Write out the lines starting at the one containing "driven QML applications" and ending at the one containing "[Visit the docs" from the rows below, with "Disclaimer" swapped for "Notice" and everything else left the same.

■ **THE DATA**:
Start of Block

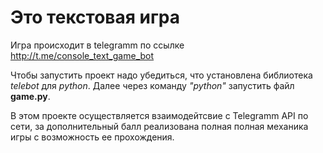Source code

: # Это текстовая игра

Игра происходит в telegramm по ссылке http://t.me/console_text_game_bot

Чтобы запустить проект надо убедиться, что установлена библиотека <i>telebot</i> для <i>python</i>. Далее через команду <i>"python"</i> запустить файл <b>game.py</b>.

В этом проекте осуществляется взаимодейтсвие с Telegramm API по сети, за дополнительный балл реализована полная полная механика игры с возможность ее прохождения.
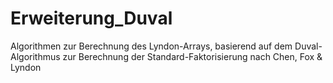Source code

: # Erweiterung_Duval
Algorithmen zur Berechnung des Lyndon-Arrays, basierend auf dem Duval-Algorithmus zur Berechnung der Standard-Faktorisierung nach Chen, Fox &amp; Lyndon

End of Block
Start of Block

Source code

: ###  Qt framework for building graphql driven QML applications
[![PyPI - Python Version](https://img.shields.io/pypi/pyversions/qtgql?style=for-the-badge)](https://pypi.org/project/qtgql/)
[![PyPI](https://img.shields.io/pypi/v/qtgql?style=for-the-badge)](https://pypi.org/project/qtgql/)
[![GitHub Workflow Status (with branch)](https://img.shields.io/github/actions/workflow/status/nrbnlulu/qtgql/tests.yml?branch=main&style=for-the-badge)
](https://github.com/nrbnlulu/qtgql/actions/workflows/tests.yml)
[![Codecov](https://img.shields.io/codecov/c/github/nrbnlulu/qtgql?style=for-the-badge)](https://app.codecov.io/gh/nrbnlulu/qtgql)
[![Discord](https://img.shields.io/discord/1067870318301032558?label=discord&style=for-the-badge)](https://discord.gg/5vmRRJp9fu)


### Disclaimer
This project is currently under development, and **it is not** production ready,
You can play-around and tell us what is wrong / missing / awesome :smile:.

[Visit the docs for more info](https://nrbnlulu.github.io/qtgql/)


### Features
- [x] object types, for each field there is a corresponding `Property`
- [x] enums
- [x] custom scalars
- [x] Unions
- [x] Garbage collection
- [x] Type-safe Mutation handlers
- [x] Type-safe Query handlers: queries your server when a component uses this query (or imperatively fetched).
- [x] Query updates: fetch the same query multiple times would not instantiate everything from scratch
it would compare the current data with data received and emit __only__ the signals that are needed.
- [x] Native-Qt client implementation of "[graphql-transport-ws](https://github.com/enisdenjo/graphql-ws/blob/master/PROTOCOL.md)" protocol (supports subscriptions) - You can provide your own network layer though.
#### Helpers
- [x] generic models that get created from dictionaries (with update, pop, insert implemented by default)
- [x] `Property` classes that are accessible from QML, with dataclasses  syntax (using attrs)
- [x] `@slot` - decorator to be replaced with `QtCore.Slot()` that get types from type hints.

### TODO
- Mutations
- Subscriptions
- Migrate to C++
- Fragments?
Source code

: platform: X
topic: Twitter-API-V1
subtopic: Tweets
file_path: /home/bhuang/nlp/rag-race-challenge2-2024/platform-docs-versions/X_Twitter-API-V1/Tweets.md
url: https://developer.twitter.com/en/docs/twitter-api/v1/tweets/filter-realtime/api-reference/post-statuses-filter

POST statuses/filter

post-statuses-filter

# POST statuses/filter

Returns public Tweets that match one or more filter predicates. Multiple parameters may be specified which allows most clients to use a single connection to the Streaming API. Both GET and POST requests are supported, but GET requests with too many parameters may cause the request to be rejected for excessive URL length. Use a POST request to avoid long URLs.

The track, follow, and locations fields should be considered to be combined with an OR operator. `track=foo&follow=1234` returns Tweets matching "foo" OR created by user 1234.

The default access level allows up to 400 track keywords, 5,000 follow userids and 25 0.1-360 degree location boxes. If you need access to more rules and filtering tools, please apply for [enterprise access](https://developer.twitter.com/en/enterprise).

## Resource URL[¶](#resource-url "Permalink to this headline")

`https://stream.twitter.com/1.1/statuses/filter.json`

End of Block

■ **SOLUTION FOR THIS PROBLEM**:
: ###  Qt framework for building graphql driven QML applications
[![PyPI - Python Version](https://img.shields.io/pypi/pyversions/qtgql?style=for-the-badge)](https://pypi.org/project/qtgql/)
[![PyPI](https://img.shields.io/pypi/v/qtgql?style=for-the-badge)](https://pypi.org/project/qtgql/)
[![GitHub Workflow Status (with branch)](https://img.shields.io/github/actions/workflow/status/nrbnlulu/qtgql/tests.yml?branch=main&style=for-the-badge)
](https://github.com/nrbnlulu/qtgql/actions/workflows/tests.yml)
[![Codecov](https://img.shields.io/codecov/c/github/nrbnlulu/qtgql?style=for-the-badge)](https://app.codecov.io/gh/nrbnlulu/qtgql)
[![Discord](https://img.shields.io/discord/1067870318301032558?label=discord&style=for-the-badge)](https://discord.gg/5vmRRJp9fu)


### Notice
This project is currently under development, and **it is not** production ready,
You can play-around and tell us what is wrong / missing / awesome :smile:.

[Visit the docs for more info](https://nrbnlulu.github.io/qtgql/)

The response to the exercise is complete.